The internet has profoundly influenced various aspects of human life, creating a global business value chain that transcends borders and geographic locations. Studies have shown a positive correlation between internet access and the growth of a nation’s Gross Domestic Product (GDP), indicating that the internet has the potential to enhance business efficiency, market share growth, outreach expansion, and employment opportunities.
Businesses with a digital presence can generate substantial revenue from non-resident jurisdictions without a physical presence in those countries. Notable examples include Facebook and Google, which derive a significant portion of their revenue from outside their home countries.

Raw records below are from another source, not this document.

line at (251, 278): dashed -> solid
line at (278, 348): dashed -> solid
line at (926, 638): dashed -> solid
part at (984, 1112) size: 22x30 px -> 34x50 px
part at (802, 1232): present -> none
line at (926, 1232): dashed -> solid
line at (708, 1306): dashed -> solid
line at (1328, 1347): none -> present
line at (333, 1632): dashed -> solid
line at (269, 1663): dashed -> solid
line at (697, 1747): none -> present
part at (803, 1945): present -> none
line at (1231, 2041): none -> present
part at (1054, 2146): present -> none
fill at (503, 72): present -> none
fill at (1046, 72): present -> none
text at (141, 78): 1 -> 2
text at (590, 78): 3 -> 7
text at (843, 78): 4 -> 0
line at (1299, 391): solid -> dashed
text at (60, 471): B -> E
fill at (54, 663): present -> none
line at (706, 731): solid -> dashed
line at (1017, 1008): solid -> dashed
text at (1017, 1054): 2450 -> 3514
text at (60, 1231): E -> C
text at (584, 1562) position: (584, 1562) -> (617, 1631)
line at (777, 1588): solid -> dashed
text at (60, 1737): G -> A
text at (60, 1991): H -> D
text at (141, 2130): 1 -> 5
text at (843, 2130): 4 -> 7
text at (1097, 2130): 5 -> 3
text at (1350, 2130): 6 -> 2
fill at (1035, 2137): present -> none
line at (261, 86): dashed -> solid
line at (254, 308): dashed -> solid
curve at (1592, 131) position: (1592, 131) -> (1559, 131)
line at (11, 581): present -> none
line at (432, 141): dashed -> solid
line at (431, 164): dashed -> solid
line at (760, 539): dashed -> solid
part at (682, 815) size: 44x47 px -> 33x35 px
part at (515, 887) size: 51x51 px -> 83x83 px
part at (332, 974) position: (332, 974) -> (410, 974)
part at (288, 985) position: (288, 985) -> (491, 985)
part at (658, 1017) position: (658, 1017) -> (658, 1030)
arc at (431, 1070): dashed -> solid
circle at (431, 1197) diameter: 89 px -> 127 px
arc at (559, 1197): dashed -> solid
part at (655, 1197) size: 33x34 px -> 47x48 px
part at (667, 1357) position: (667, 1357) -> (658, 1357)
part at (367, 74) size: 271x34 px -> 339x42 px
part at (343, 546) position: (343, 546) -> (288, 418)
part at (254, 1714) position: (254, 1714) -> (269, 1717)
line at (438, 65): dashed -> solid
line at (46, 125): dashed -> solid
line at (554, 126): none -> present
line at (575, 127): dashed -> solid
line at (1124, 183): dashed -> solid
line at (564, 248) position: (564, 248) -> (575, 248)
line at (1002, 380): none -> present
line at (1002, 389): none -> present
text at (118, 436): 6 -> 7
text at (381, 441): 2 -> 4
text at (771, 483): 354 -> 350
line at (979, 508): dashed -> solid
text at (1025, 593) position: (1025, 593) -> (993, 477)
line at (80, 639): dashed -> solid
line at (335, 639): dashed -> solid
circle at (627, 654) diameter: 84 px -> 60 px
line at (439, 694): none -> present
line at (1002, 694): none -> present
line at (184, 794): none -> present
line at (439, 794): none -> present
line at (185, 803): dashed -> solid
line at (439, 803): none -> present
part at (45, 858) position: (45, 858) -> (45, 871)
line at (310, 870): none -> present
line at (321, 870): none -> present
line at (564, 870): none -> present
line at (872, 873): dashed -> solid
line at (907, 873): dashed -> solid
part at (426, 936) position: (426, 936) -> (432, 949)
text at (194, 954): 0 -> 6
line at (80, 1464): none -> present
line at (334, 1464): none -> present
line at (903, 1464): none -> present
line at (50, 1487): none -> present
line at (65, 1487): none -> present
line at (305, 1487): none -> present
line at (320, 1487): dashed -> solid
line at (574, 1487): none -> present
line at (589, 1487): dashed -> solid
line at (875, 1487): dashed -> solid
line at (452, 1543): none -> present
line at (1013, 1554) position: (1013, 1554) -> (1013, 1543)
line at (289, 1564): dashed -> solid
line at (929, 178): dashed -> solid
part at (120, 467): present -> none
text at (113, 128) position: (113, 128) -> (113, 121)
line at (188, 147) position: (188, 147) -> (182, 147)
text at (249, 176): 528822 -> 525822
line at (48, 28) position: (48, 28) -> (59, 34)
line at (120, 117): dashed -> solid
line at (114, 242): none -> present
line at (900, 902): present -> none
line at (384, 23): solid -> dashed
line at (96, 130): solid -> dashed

In Nigeria, both local and foreign businesses actively participate in various social media platforms, fostering interactions between suppliers and consumers. However, tax administrators globally face challenges in taxing the significant wealth generated by digital economy businesses that lack a physical presence in different tax jurisdictions.
This article delves into the issues associated with taxing social media and online activities in Nigeria, examining the existing legislative framework for administering applicable taxes.
The Nigerian Tax Framework for Online Businesses:
In recent years, the Nigerian government has intensified efforts to ensure that online businesses contribute their fair share of taxes in accordance with existing tax laws. Nigeria, with its large population, is positioned to benefit substantially from the global digital economy. However, the country’s tax-to-GDP ratio has remained relatively low at 6%, prompting the government to explore initiatives aimed at widening the tax net.
Before 2020, taxing non-resident companies in Nigeria was contingent on having a physical presence or a fixed base. The Finance Act of 2019 introduced the concept of Significant Economic Presence (SEP), considering a company’s economic activities to determine its taxable presence. The Minister of Finance, Budget, and National Planning subsequently issued the SEP Order to complement the provisions of the Companies Income Tax Act (CITA). The SEP concept considers various factors to determine whether a non-resident company is liable to income tax in Nigeria.
According to the SEP Order, a foreign entity engaging in digital transactions with a Nigerian resident is deemed to have created a SEP in Nigeria if it derives a turnover or income exceeding ₦25 million from activities such as streaming or downloading digital content, transmitting data collected about users in Nigeria, providing intermediary services through a digital platform, using a Nigerian domain name (.ng), or registering a website address in Nigeria.
The introduction of the SEP concept aims to broaden the tax net, align with global best practices, and facilitate tax compliance for multinational companies participating in Nigeria’s digital economy. Section 55 of the Finance Act (2020) mandates companies meeting the SEP criteria to submit tax returns, audited financial statements, and other relevant documents.
In conclusion, Nigeria’s efforts to tax online businesses reflect a global trend as countries seek to adapt their tax frameworks to the evolving digital economy. The SEP concept represents a significant step toward addressing the taxation challenges posed by the digital economy.